Ten years after losing her son, Veronica Fraser says it feels good to know lessons learned from his death have helped save other lives.
Seven-year-old James Delorey, who had autism, wandered away from his home in South Bar, Cape Breton, on the afternoon of Dec. 5, 2009, just before the first snowfall of the year.
He was found two days later, huddled in thick brush and snow about a kilometre from his home. Unconscious and suffering from severe hypothermia, he died early the next day in hospital.
Fraser recalls the helplessness she felt during the search.
"For those two days, there was so much hope that he was going to come back," she said Thursday. "And seeing so many people coming together ... I thought for sure he was going to be found."
Search-and-rescue crews from around the province and hundreds of community volunteers took part in the search.
"It was very heartbreaking, especially when the first night came and he wasn't back yet," said Fraser.
Following the boy's death, Cape Breton Search and Rescue launched Project Lifesaver, a program that uses locator bracelets to help find missing people with autism or Alzheimer's disease.

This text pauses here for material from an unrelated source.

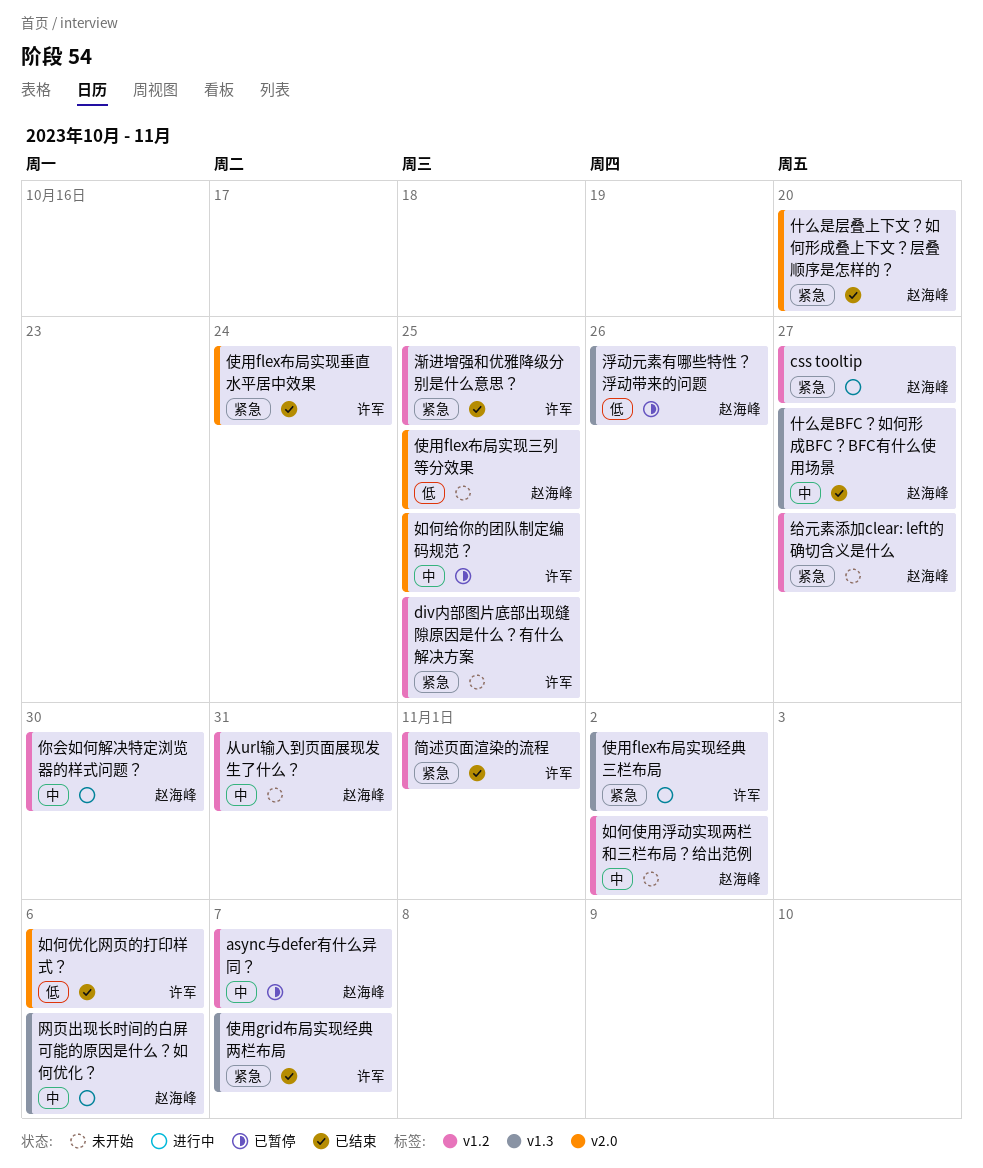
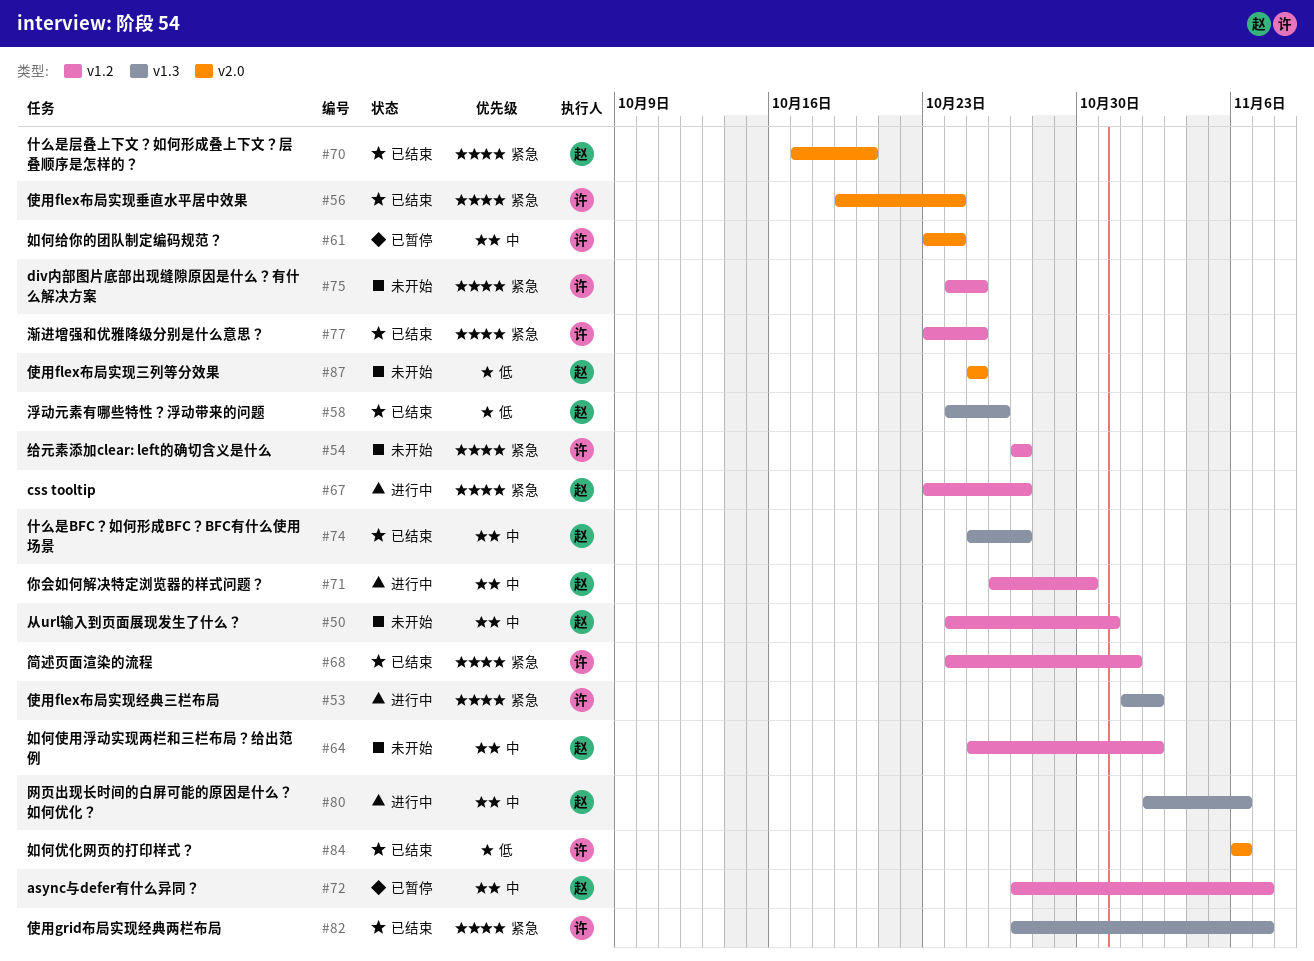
如何给你的团队制定编码规范？, due: Oct 25 -> Oct 24
浮动元素有哪些特性？浮动带来的问题, status: 已暂停 -> 已结束
给元素添加clear: left的确切含义是什么, owner: 赵海峰 -> 许军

"To bring about awareness like this, there usually is a tragedy that happens first," said Fraser. "But it really makes me feel good that there are lives that are going to be saved because of it."
She said emergency responders have learned that people with autism or Alzheimer's may not react to searchers in a typical way.
Fraser believes that had James been wearing a locator bracelet, the outcome would have been very different.
'James saved her'
She used the example of a girl who lived in mainland Nova Scotia who had autism and was at risk of wandering away.
"She got the bracelet because of James ... and she went missing two weeks later in a very heavily wooded area ... and she was found in under half an hour, so James saved her," said Fraser.